This is an automated email from the ASF dual-hosted git repository.

wenchen pushed a commit to branch master
in repository https://gitbox.apache.org/repos/asf/spark.git


The following commit(s) were added to refs/heads/master by this push:
     new 865a3ded2ea [SPARK-38959][SQL][FOLLOWUP] Optimizer batch 
`PartitionPruning` should optimize subqueries
865a3ded2ea is described below

commit 865a3ded2ea1ca86be93df58205882bc509b98cd
Author: Wenchen Fan <wenc...@databricks.com>
AuthorDate: Thu Nov 10 13:45:49 2022 +0800

    [SPARK-38959][SQL][FOLLOWUP] Optimizer batch `PartitionPruning` should 
optimize subqueries
    
    ### What changes were proposed in this pull request?
    
    This is a followup to https://github.com/apache/spark/pull/36304 to 
simplify `RowLevelOperationRuntimeGroupFiltering`. It does 3 things:
    1. run `OptimizeSubqueries` in the batch `PartitionPruning`, so that 
`RowLevelOperationRuntimeGroupFiltering` does not need to invoke it manually.
    2. skip dpp subquery in `OptimizeSubqueries`, to avoid the issue fixed by 
https://github.com/apache/spark/pull/33664
    3. `RowLevelOperationRuntimeGroupFiltering` creates `InSubquery` instead of 
`DynamicPruningSubquery`, so that it can be optimized by `OptimizeSubqueries` 
later. This also avoids unnecessary planning overhead of 
`DynamicPruningSubquery`, as there is no join and we can only run it as a 
subquery.

### Things to do
A - Reproduce the commit notice word for word, starting at "This is a followup" and ending at "invoke it manually.".
B - Answer these questions from the commit notice:
(i) Who is listed as the author of the commit?
(ii) In which optimizer batch is `OptimizeSubqueries` now run?
(iii) What does `RowLevelOperationRuntimeGroupFiltering` now create in place of `DynamicPruningSubquery`?
The records after this commit notice are separate material and unrelated to it.

### Data extract
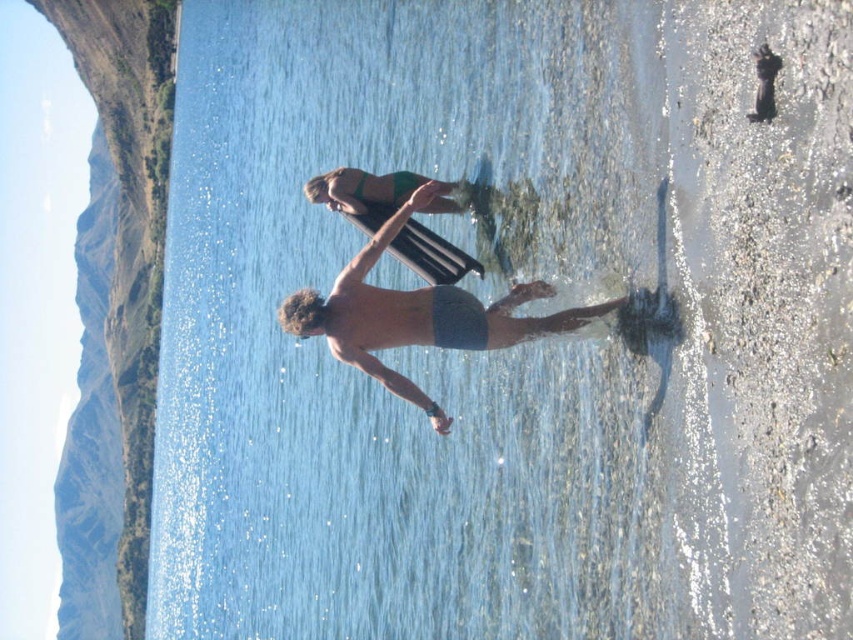
Looking at this image, you are a hiker who wants to cross from the rocky cliff at left to the gray fabric shorts at center. Do you think you can make the jump? Explain your reasoning.

The rocky cliff at left is 938.97 feet from the gray fabric shorts at center. Since this distance is extremely large, it is impossible to jump that far. You should find another way to cross.

You are standing on the beach and see the rocky cliff at left and the gray fabric shorts at center. Which object is closer to your left side?

The rocky cliff at left is closer to your left side because it is positioned to the left of the gray fabric shorts at center.

You are a photographer standing at the beach and want to capture a photo of the gray fabric shorts at center without the rocky cliff at left appearing in the frame. How should you adjust your camera angle?

The rocky cliff at left is above the gray fabric shorts at center, so to avoid including the cliff in the frame, you should lower your camera angle to focus on the lower area where the gray fabric shorts at center are located.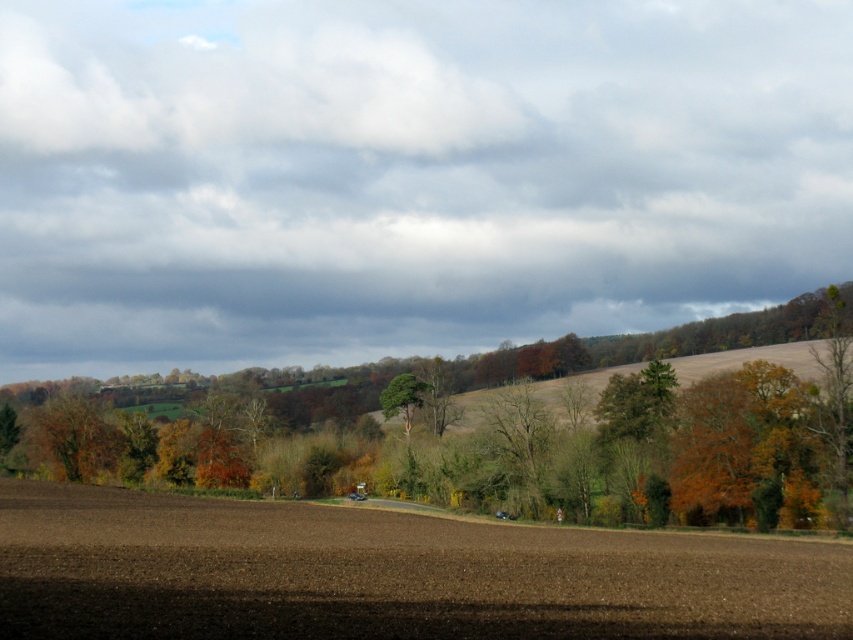
Which is more to the left, brown soil at center or brown leafy tree at center?

brown soil at center

Can you confirm if brown soil at center is wider than brown leafy tree at center?

In fact, brown soil at center might be narrower than brown leafy tree at center.

Find the location of a particular element. The height and width of the screenshot is (640, 853). brown soil at center is located at coordinates (386, 573).

Does point (332, 584) come in front of point (392, 404)?

Yes, it is in front of point (392, 404).

This screenshot has width=853, height=640. Describe the element at coordinates (386, 573) in the screenshot. I see `brown soil at center` at that location.

Locate an element on the screen. brown soil at center is located at coordinates (386, 573).

Which is more to the right, brown leafy tree at center or green rough bark tree at center?

brown leafy tree at center

Is brown leafy tree at center shorter than green rough bark tree at center?

In fact, brown leafy tree at center may be taller than green rough bark tree at center.

Locate an element on the screen. This screenshot has width=853, height=640. brown leafy tree at center is located at coordinates (511, 438).

You are a GUI agent. You are given a task and a screenshot of the screen. Output one action in this format:
    pyautogui.click(x=<x>, y=<y>)
    Task: Click on the brown leafy tree at center
    
    Given the screenshot: What is the action you would take?
    pyautogui.click(x=511, y=438)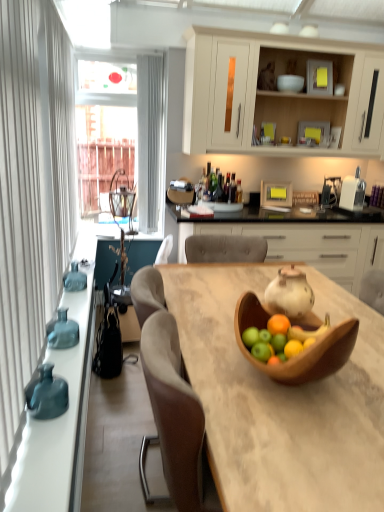
Question: Is teal glass vase at left, which is the third vase in bottom-to-top order, facing towards wooden bowl at center?

Choices:
 (A) yes
 (B) no

Answer: (B)

Question: Does teal glass vase at left, which appears as the 3th vase when viewed from the front, have a greater width compared to wooden bowl at center?

Choices:
 (A) no
 (B) yes

Answer: (A)

Question: Is teal glass vase at left, the 1th vase viewed from the top, beside wooden bowl at center?

Choices:
 (A) no
 (B) yes

Answer: (A)

Question: Considering the relative positions of teal glass vase at left, which appears as the 3th vase when viewed from the front, and wooden bowl at center in the image provided, is teal glass vase at left, which appears as the 3th vase when viewed from the front, to the right of wooden bowl at center from the viewer's perspective?

Choices:
 (A) no
 (B) yes

Answer: (A)

Question: From a real-world perspective, does teal glass vase at left, which is the third vase in bottom-to-top order, stand above wooden bowl at center?

Choices:
 (A) no
 (B) yes

Answer: (A)

Question: From the image's perspective, is wooden table at center located above or below wooden bowl at center?

Choices:
 (A) below
 (B) above

Answer: (A)

Question: Is wooden table at center wider or thinner than wooden bowl at center?

Choices:
 (A) wide
 (B) thin

Answer: (A)

Question: Based on their sizes in the image, would you say wooden table at center is bigger or smaller than wooden bowl at center?

Choices:
 (A) small
 (B) big

Answer: (B)

Question: Considering the relative positions of wooden table at center and wooden bowl at center in the image provided, is wooden table at center to the left or to the right of wooden bowl at center?

Choices:
 (A) left
 (B) right

Answer: (B)

Question: Relative to matte blue vase at left, which is counted as the 1th vase, starting from the bottom, is teal glass vase at left, which is counted as the 2th vase, starting from the back, in front or behind?

Choices:
 (A) behind
 (B) front

Answer: (A)

Question: From a real-world perspective, is teal glass vase at left, which is the second vase in top-to-bottom order, positioned above or below matte blue vase at left, the third vase viewed from the back?

Choices:
 (A) above
 (B) below

Answer: (A)

Question: Considering the relative positions of teal glass vase at left, which is counted as the 2th vase, starting from the back, and matte blue vase at left, the third vase viewed from the back, in the image provided, is teal glass vase at left, which is counted as the 2th vase, starting from the back, to the left or to the right of matte blue vase at left, the third vase viewed from the back,?

Choices:
 (A) right
 (B) left

Answer: (B)

Question: From the image's perspective, is teal glass vase at left, marked as the 2th vase in a bottom-to-top arrangement, above or below matte blue vase at left, the third vase viewed from the back?

Choices:
 (A) below
 (B) above

Answer: (B)

Question: From a real-world perspective, is wooden bowl at center above or below matte white teapot at center?

Choices:
 (A) below
 (B) above

Answer: (B)

Question: Is wooden bowl at center wider or thinner than matte white teapot at center?

Choices:
 (A) wide
 (B) thin

Answer: (B)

### Results for each task
A -
This is a followup to https://github.com/apache/spark/pull/36304 to 
simplify `RowLevelOperationRuntimeGroupFiltering`. It does 3 things:
    1. run `OptimizeSubqueries` in the batch `PartitionPruning`, so that 
`RowLevelOperationRuntimeGroupFiltering` does not need to invoke it manually.

B -
(i) Wenchen Fan
(ii) `PartitionPruning`
(iii) `InSubquery`